Le free-floating prend place dans le paysage
Si les services free-floating d’autopartage sont apparus, ils restent relativement mineurs car ils ne parviennent pas à l’équilibre économique. Pour autant, ils sont très importants car ils donnent une bonne visibilité à l’autopartage et amènent de nouveaux
publics vers ces offres.
Au contraire, les offres de vélos en free-floating n’ont ni connu de succès, ni trouvé un intérêt auprès d’opérateurs existants, alors même qu’ils semblaient comporter des atouts indéniables : possibilité de faire du porte-à-porte, faibles coûts d’investissement (pas de bornes de stationnement)... Mais les premiers opérateurs n’ont pas assez communiqué avec les collectivités et leurs offres ont été perçues comme anarchiques avec des vélos souvent "abandonnés" sur les trottoirs ou encore vandalisés. Ces offres ont ainsi quasiment disparu, mais ont sans doute permis quelques améliorations notables pour les VLS avec station, où des souplesses issues de ces offres ont été intégrées (réservation à distance, possibilité de stationnement aux abords d’une station si elle est pleine…).
Mais les services de free-floating ont en réalité complètement explosé lors de l’apparition des services de trottinettes électriques, et dans une moindre mesure de scooters (apparus les premiers en 2015).
Répondant à la fois à un enjeu de déplacement mais aussi de plaisir, accompagnées d’offres tarifaires agressives, elles ont vite trouvé un public plus large que celui des vélos en free-floating. Afin d’assurer la possibilité de trouver une trottinette, chaque opérateur devait installer quelques centaines, voire milliers, de véhicules. Les défauts aperçus avec les offres de vélos en free-floating ont été décuplés, d’autant plus que les opérateurs ont été plus nombreux à se lancer, souvent avec peu de concertation avec les collectivités locales. Celles-ci, poussées par leurs populations, ont commencé à prendre des mesures de régulation, dont certaines ont été reprises dans la LOM.

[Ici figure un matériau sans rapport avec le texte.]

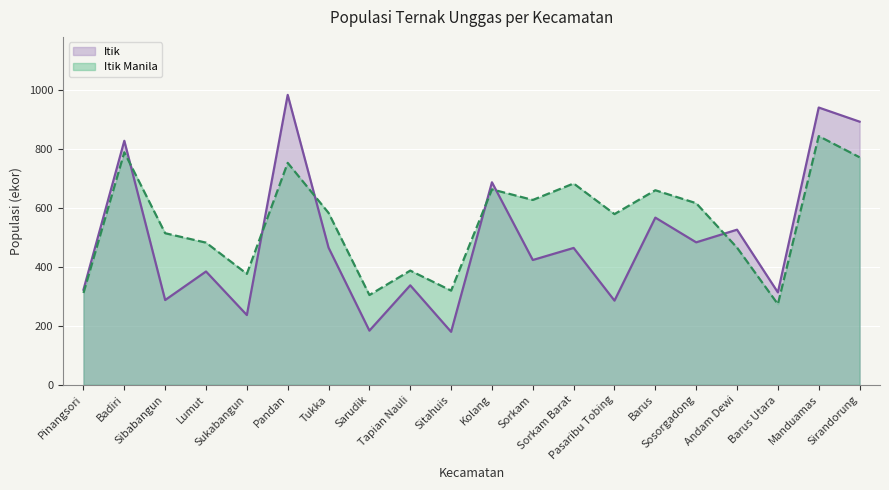

What is the difference between the second highest and minimum values in the Itik Manila series?

516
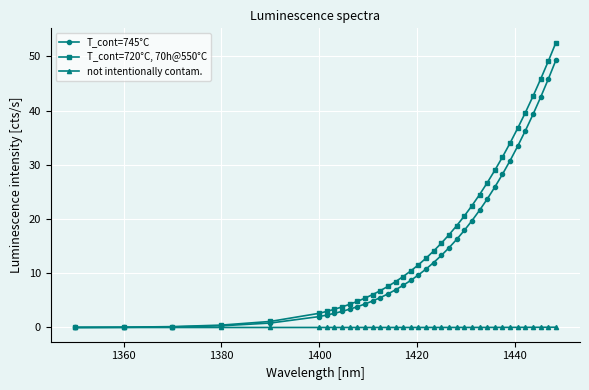

What are all the series names shown in the legend?

T_cont=745°C, T_cont=720°C, 70h@550°C, not intentionally contam.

Un arsenal réglementaire et législatif qui s'est étoffé concernant les mobilités partagées
Entre la loi MAPTAM (2014) et la LOM (2019), les mobilités partagées ont été de mieux en mieux encadrées par des textes réglementaires et législatifs. Ceux-ci se sont progressivement adaptés aux réalités du terrain, en donnant clairement aux Autorités Organisatrices de Mobilté (AOM) un droit à organiser certains types de services (notamment les services de VLS) mais aussi en leur donnant des possibilités de réguler les offres de mobilité partagée qui se créaient sur leur territoire. La LOM marque une vraie avancée, que ce soit pour une régulation "positive" avec par exemple la possibilité pour les AOM de concourir aux frais engagés par les covoitureurs ou "restrictive" avec les modalités d’encadrement du développement des offres free-floating.
Enfin, certaines pratiques existantes dans les territoires moins denses, comme le transport solidaire, se sont vues davantage encadrées afin de leur donner une assise juridique plus forte. Le transport d’utilité sociale, à vocation d’accompagnement des personnes les plus vulnérables par des bénévoles, a ainsi été créé et représente une solution supplémentaire pour résoudre des problématiques de droit à la mobilité via des services de mobilité partagée.